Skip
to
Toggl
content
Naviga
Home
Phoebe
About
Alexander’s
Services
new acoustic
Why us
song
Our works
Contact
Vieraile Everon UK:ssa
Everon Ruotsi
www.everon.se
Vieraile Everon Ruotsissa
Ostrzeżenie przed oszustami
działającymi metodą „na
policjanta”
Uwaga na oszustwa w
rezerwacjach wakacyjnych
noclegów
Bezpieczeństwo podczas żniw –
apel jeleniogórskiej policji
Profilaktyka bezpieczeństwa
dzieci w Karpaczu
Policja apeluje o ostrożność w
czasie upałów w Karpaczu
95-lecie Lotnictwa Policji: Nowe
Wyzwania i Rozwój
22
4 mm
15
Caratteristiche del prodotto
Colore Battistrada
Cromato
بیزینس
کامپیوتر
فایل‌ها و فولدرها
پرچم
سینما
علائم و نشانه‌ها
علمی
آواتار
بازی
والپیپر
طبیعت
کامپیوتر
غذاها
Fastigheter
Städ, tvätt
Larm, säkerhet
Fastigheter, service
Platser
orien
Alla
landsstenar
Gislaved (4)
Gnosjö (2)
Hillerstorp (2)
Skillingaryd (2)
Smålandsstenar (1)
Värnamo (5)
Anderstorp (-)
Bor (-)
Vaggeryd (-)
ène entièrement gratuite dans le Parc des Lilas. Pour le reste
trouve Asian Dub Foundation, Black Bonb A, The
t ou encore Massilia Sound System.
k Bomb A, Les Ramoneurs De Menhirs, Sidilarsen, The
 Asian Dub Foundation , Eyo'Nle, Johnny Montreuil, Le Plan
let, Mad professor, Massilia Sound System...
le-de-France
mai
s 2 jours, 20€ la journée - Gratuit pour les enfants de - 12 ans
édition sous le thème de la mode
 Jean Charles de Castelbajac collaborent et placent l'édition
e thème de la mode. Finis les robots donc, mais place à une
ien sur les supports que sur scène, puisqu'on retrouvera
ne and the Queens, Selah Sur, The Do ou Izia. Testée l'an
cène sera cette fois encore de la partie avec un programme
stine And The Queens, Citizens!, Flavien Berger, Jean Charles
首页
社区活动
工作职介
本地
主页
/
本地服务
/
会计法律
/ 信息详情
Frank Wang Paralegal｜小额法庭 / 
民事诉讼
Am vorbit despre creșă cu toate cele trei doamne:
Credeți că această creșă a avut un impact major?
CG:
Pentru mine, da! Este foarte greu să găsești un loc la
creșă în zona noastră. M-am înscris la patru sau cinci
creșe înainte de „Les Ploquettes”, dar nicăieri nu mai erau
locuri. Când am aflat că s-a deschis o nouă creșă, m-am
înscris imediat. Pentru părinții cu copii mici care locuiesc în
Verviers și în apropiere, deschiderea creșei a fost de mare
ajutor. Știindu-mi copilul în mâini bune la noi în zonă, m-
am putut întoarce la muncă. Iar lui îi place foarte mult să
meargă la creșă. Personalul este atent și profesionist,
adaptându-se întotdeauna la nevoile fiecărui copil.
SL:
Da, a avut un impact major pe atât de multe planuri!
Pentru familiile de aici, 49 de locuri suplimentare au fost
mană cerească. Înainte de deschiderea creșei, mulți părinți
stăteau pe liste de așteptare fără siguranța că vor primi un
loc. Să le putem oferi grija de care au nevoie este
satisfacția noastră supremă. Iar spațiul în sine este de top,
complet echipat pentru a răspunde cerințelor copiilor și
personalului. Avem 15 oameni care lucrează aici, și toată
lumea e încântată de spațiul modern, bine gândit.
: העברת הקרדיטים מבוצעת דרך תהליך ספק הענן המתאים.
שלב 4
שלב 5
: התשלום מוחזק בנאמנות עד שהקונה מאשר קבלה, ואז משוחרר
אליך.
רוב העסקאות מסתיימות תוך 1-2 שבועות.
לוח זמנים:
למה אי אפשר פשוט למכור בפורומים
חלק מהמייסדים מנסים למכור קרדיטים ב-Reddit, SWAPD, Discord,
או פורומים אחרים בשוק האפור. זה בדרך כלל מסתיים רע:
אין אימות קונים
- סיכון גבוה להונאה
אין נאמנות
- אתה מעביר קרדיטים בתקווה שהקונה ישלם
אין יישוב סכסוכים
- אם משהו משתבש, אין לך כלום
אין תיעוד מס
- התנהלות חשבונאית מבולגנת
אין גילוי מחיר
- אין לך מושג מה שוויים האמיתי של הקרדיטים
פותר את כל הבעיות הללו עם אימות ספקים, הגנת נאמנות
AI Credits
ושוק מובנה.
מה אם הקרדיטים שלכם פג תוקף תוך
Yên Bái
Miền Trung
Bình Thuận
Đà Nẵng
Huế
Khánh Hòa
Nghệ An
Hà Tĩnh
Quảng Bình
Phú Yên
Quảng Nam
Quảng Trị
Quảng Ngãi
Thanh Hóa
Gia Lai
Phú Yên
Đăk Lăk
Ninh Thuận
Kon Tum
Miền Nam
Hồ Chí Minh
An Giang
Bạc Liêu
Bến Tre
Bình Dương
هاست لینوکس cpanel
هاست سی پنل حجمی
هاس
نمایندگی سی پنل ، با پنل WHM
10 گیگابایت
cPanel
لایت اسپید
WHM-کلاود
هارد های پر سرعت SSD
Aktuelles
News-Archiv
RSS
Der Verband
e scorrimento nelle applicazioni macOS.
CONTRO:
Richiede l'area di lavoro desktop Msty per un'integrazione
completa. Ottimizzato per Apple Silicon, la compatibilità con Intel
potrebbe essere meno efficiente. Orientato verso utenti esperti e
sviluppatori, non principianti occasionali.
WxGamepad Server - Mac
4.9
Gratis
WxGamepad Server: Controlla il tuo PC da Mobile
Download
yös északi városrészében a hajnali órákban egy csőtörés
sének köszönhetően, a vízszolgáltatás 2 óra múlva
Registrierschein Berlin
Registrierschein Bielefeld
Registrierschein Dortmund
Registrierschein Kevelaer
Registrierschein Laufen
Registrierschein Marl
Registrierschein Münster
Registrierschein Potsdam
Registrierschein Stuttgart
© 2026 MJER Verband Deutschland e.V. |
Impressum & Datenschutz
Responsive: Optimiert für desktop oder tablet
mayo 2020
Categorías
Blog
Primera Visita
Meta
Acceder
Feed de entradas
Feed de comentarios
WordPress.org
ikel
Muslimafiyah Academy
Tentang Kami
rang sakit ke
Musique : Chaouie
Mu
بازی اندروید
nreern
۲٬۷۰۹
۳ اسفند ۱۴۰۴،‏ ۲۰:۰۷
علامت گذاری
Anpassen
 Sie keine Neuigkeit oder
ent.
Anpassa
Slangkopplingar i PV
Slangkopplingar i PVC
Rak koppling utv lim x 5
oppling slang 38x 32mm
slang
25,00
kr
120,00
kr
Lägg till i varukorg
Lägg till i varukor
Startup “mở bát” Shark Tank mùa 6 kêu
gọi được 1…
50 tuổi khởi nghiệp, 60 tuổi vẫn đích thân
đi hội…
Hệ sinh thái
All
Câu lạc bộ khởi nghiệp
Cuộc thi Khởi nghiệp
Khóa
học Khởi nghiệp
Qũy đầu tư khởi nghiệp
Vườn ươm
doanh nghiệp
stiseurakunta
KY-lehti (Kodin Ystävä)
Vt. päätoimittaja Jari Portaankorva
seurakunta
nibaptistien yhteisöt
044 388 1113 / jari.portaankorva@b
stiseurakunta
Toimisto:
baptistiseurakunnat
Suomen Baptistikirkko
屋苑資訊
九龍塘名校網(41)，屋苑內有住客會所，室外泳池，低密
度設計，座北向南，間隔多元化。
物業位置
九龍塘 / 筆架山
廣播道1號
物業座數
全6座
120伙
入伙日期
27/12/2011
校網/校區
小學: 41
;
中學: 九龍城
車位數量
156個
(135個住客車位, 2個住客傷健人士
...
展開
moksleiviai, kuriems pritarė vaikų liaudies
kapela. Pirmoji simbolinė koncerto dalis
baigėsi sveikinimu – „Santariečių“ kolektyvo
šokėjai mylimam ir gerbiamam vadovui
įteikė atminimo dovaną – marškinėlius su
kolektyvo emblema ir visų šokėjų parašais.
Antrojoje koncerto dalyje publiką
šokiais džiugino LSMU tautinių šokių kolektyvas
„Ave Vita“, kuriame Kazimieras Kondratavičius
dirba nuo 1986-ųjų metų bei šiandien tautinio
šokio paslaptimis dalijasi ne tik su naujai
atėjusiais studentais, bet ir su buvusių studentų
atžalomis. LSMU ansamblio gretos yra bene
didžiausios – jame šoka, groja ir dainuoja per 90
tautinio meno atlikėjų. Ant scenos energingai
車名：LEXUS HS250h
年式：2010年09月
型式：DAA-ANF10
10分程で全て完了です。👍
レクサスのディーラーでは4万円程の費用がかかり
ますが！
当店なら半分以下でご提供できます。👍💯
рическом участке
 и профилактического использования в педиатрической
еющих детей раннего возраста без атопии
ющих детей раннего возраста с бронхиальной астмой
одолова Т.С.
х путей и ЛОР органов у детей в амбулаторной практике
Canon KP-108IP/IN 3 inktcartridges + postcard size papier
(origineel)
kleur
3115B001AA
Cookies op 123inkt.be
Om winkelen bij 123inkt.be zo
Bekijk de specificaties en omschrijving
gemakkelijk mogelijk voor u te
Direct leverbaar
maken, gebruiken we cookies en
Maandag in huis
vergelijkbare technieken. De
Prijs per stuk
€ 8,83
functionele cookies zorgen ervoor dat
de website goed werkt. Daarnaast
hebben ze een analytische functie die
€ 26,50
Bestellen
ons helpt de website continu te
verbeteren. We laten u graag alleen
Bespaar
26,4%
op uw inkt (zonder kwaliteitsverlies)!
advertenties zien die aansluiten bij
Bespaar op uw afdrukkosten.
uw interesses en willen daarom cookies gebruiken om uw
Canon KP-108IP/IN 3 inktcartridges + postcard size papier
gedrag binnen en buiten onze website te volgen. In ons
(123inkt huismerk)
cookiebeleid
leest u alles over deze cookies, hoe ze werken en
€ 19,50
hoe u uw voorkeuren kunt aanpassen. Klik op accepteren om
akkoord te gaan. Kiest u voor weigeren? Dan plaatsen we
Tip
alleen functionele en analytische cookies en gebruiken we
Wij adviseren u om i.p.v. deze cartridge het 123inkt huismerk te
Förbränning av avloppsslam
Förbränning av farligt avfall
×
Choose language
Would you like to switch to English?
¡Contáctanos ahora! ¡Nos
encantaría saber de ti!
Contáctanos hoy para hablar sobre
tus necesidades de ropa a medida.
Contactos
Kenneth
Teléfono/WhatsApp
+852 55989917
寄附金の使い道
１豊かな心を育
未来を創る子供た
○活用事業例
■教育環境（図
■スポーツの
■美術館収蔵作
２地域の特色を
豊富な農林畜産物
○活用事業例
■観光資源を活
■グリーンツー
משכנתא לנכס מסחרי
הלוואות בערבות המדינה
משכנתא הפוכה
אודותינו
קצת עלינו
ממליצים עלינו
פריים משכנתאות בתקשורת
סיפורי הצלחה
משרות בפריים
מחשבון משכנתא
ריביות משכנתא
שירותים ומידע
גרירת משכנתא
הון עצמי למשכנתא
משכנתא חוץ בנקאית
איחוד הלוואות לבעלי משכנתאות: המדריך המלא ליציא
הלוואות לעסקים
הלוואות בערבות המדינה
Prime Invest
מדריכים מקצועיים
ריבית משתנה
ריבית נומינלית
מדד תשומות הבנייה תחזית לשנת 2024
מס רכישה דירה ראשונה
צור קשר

- _The task_:
Would you please copy all lines in the data that contain the word "meno"?

- _Answer box_:
potrebbe essere meno efficiente. Orientato verso utenti esperti e
tautinio meno atlikėjų. Ant scenos energingai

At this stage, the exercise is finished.